> **Required work**
Please write out all the entries exactly, without the pictures.

> **Information supplied**
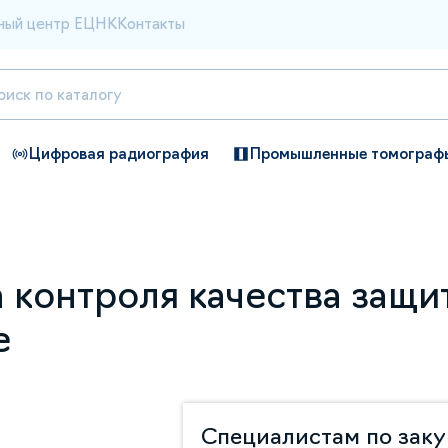
ный центр ЕЦНК
Контакты
Цифровая радиография
Промышленные томограф
 контроля качества защи
е
Специалистам по зак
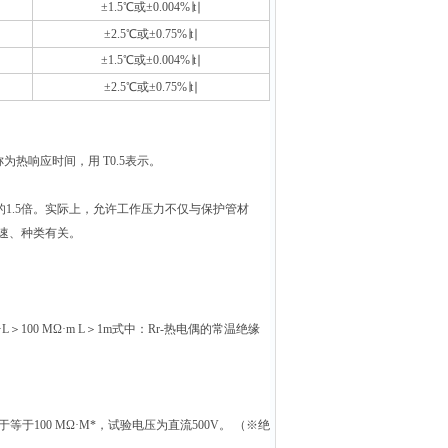
±1.5℃
或±0.004%∣t∣
±2.5℃
或±0.75%∣t∣
±1.5℃
或±0.004%∣t∣
±2.5℃
或±0.75%∣t∣
热响应时间，用 T0.5表示。
1.5倍。实际上，允许工作压力不仅与保护管材
速、种类有关。
。
100 MΩ·m L＞1m式中：Rr-热电偶的常温绝缘
100 MΩ·M*，试验电压为直流500V。 （
※
绝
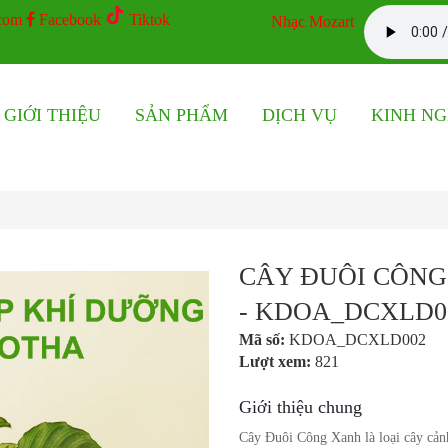
com
Facebook
Tiktok
Nhạc Mozart
GIỚI THIỆU
SẢN PHẨM
DỊCH VỤ
KINH N
CÂY ĐUÔI CÔNG
- KDOA_DCXLD0
Mã số:
KDOA_DCXLD002
Lượt xem:
821
Giới thiệu chung
Cây Đuôi Công Xanh là loại cây cảnh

> **Answer for the task**
ный центр ЕЦНК
Контакты
Цифровая радиография
Промышленные томограф
 контроля качества защи
е
Специалистам по зак
±1.5℃
或±0.004%∣t∣
±2.5℃
或±0.75%∣t∣
±1.5℃
或±0.004%∣t∣
±2.5℃
或±0.75%∣t∣
热响应时间，用 T0.5表示。
1.5倍。实际上，允许工作压力不仅与保护管材
速、种类有关。
。
100 MΩ·m L＞1m式中：Rr-热电偶的常温绝缘
100 MΩ·M*，试验电压为直流500V。 （
※
绝
com
Facebook
Tiktok
Nhạc Mozart
GIỚI THIỆU
SẢN PHẨM
DỊCH VỤ
KINH N
CÂY ĐUÔI CÔNG
- KDOA_DCXLD0
Mã số:
KDOA_DCXLD002
Lượt xem:
821
Giới thiệu chung
Cây Đuôi Công Xanh là loại cây cảnh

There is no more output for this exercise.